● **Exercise data**:
= = =
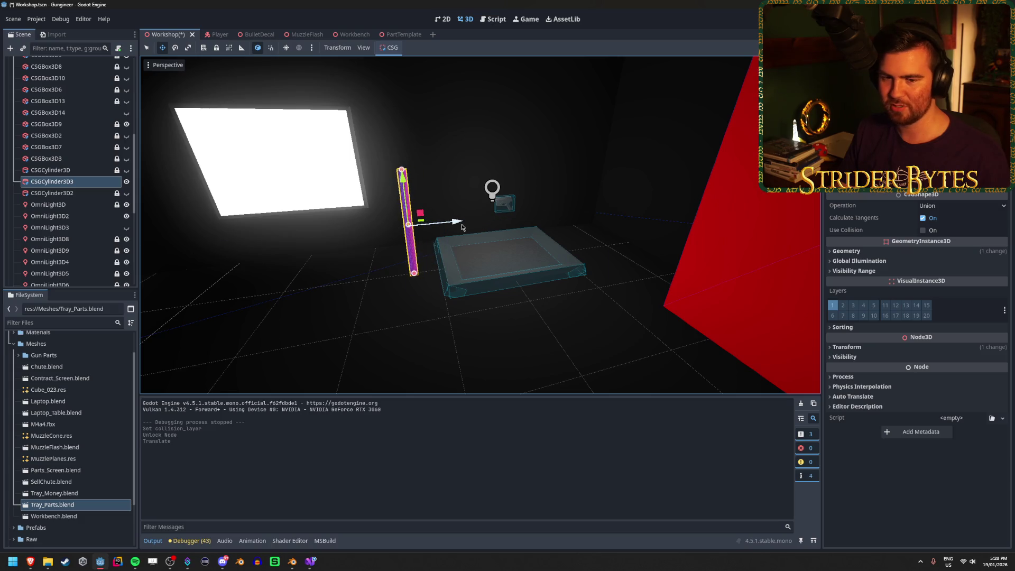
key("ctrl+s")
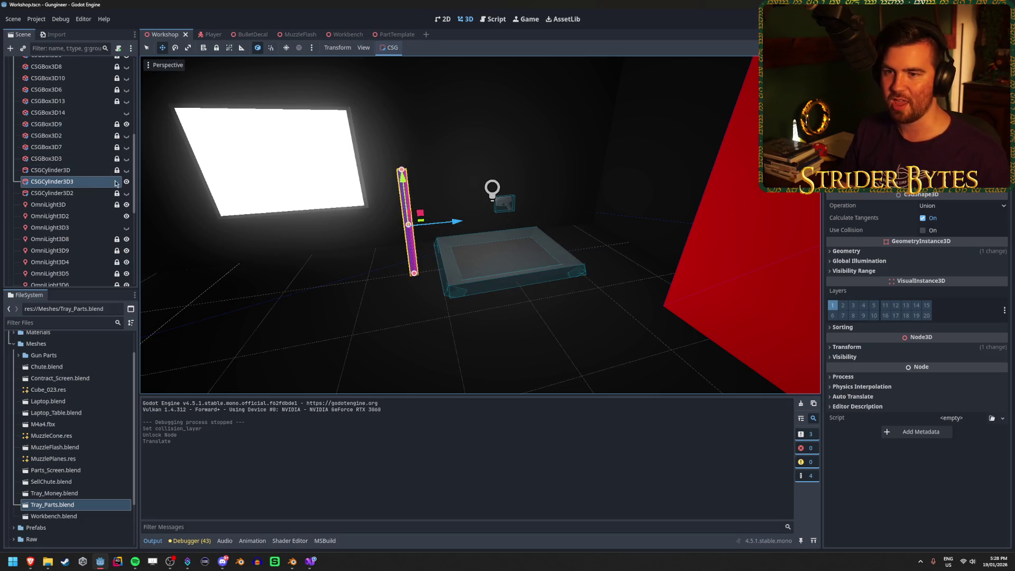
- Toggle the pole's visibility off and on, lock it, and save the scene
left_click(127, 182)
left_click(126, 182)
= = =
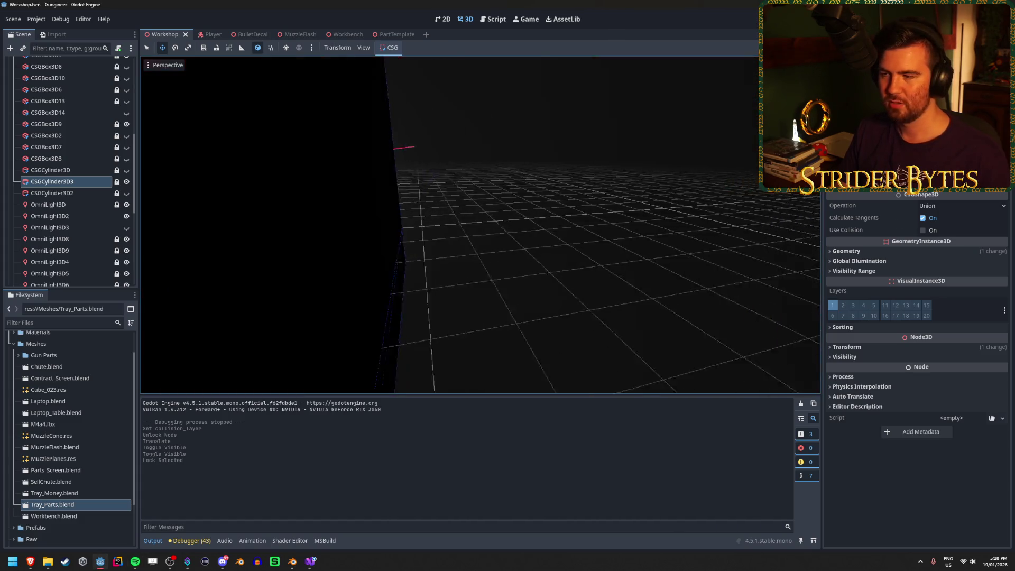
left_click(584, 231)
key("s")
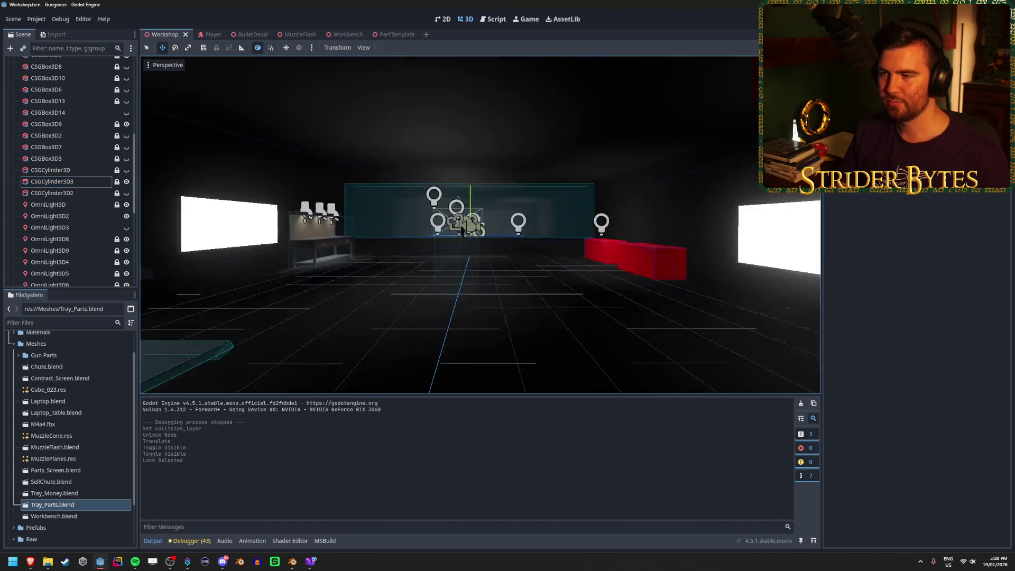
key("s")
= = =
● **Task statement**:
Repeat, exactly as they stand above, the lines from the line with "- Toggle the" to the line with "left_click(126, 182)", both lines included.

● **Completed exercise**:
- Toggle the pole's visibility off and on, lock it, and save the scene
left_click(127, 182)
left_click(126, 182)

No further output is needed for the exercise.